抜粋:
統計学における最頻値またはモード(mode)の概念について、日本工業規格は「離散分布の場合は確率関数が,連続分布の場合は密度関数が,最大となる確率変数の値。分布が多峰性の場合は,それぞれの極大値を与える確率変数の値」と定めている様です。
最頻値 - Wikipedia
しばしば「データ群や確率分布で最も頻繁に出現する値」と表現されますが、実際にはデータ処理者が「大きな塊を掴み取りに行く」人間臭い側面も。そう、まさに度数分布(Frequency Table)概念の顕現たる度数分布図(Histogram)の作成過程がそうな訳です。
統計言語Rによる実現例
K <- 100
N <- 1000
pi.est <- c(NULL)
for (k in seq(1,K)) {
x <- runif(N, min=-1, max=1)
y <- runif(N, min=-1, max=1)
Data<-sum(sqrt(x*x+y*y))/N
pi.est<-c(Data,pi.est)
}
hist(pi.est, breaks=50)
rug(pi.est)
実際には最初の元データの中身はこんな感じだったりします。
#再現性確保の為のデータ保存
TestData01<-c(0.7575710,0.7626254,0.7720857,0.7636143,0.7559374,0.7636892 ,0.7697000,0.7744773,0.7718450,0.7661308,0.7643701,0.7773141,0.7601370,0.7625076,0.7657443,0.7642925,0.7652136,0.7626871,0.7651091,0.7838558,0.7577962,0.7679088,0.7691799,0.7778908,0.7651222,0.7745353,0.7630110,0.7704386,0.7693323,0.7626189,0.7589299,0.7469987,0.7606626,0.7728721,0.7608035,0.7766716,0.7748260,0.7754264,0.7671104,0.7588898,0.7763099,0.7590662,0.7713618,0.7706218,0.7752811,0.7783880,0.7727876,0.7694160,0.7689929,0.7661827,0.7569213,0.7565509,0.7594678,0.7557077,0.7661841,0.7831111,0.7671762,0.7670367,0.7456229,0.7633547,0.7806836,0.7537715,0.7705932,0.7695142,0.7594232,0.7629710,0.7571859,0.7698099,0.7585800,0.7565154,0.7619804,0.7723939,0.7621805,0.7769550,0.7552302,0.7477231,0.7605412,0.7620618,0.7601785,0.7479306,0.7770422,0.7799119,0.7709682,0.7657947,0.7612600,0.7643751,0.7653982,0.7593435,0.7823729,0.7659631,0.7529565,0.7603398,0.7592395,0.7607167,0.7566061,0.7573243,0.7640064,0.7661753,0.7667829,0.7758546)

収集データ
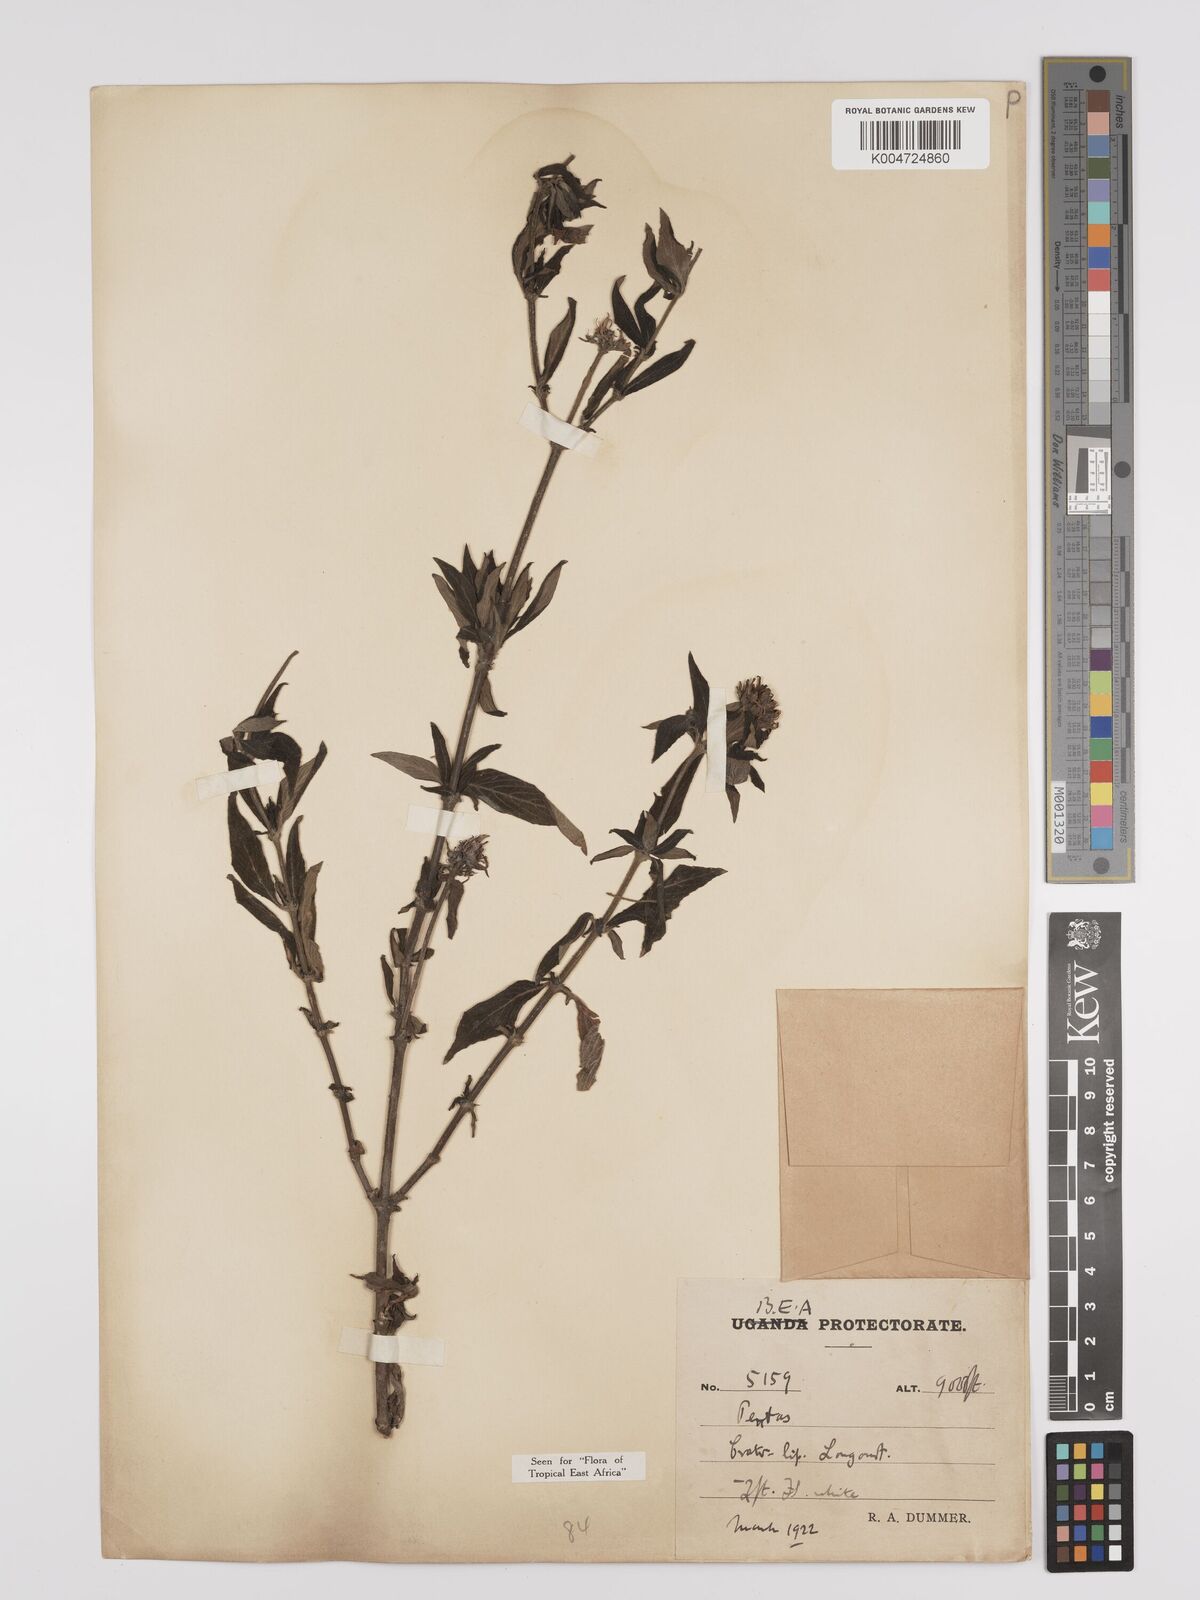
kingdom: Plantae
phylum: Tracheophyta
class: Magnoliopsida
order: Gentianales
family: Rubiaceae
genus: Pentas
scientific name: Pentas zanzibarica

作業指示:
(a) 最頻値に関する文章によると、分布が多峰性の場合、日本工業規格は最頻値をどう定めていますか。
(b) 最頻値に関する文章のうち、「最頻値 - Wikipedia」から「pi.est<-c(Data,pi.est)」までの部分をそのまま書き写してください。
(c) 最頻値に関する文章を、示されている最後の部分の後から書き継いでください。

課題別の結果:
(a) それぞれの極大値を与える確率変数の値と定めています。

(b)
最頻値 - Wikipedia
しばしば「データ群や確率分布で最も頻繁に出現する値」と表現されますが、実際にはデータ処理者が「大きな塊を掴み取りに行く」人間臭い側面も。そう、まさに度数分布(Frequency Table)概念の顕現たる度数分布図(Histogram)の作成過程がそうな訳です。
統計言語Rによる実現例
K <- 100
N <- 1000
pi.est <- c(NULL)
for (k in seq(1,K)) {
x <- runif(N, min=-1, max=1)
y <- runif(N, min=-1, max=1)
Data<-sum(sqrt(x*x+y*y))/N
pi.est<-c(Data,pi.est)

(c)
#ヒストグラムとラグプロットの再表示
hist(TestData01, breaks=50)
rug(TestData01)
これをひたすら「整形」していく訳です。
Rで度数分布表を作る
h<-hist(TestData01)
h
$breaks
[1] 0.745 0.750 0.755 0.760 0.765 0.770 0.775 0.780 0.785
$counts
[1] 4 2 19 24 23 13 11 4
$density
[1] 8 4 38 48 46 26 22 8
$mids
[1] 0.7475 0.7525 0.7575 0.7625 0.7675 0.7725 0.7775 0.7825
$xname
[1] "TestData01"
$equidist
[1] TRUE
attr(,"class")
[1] "histogram"
#breaksが階級を区切る値で、countsが度数。
h <- hist(TestData01, breaks=50)
n <- length(h$counts) # 階級の数
class_names <- NULL # 階級の名前格納用
for(i in 1:n) {
class_names[i] <- paste(h$breaks[i], "~", h$breaks[i+1])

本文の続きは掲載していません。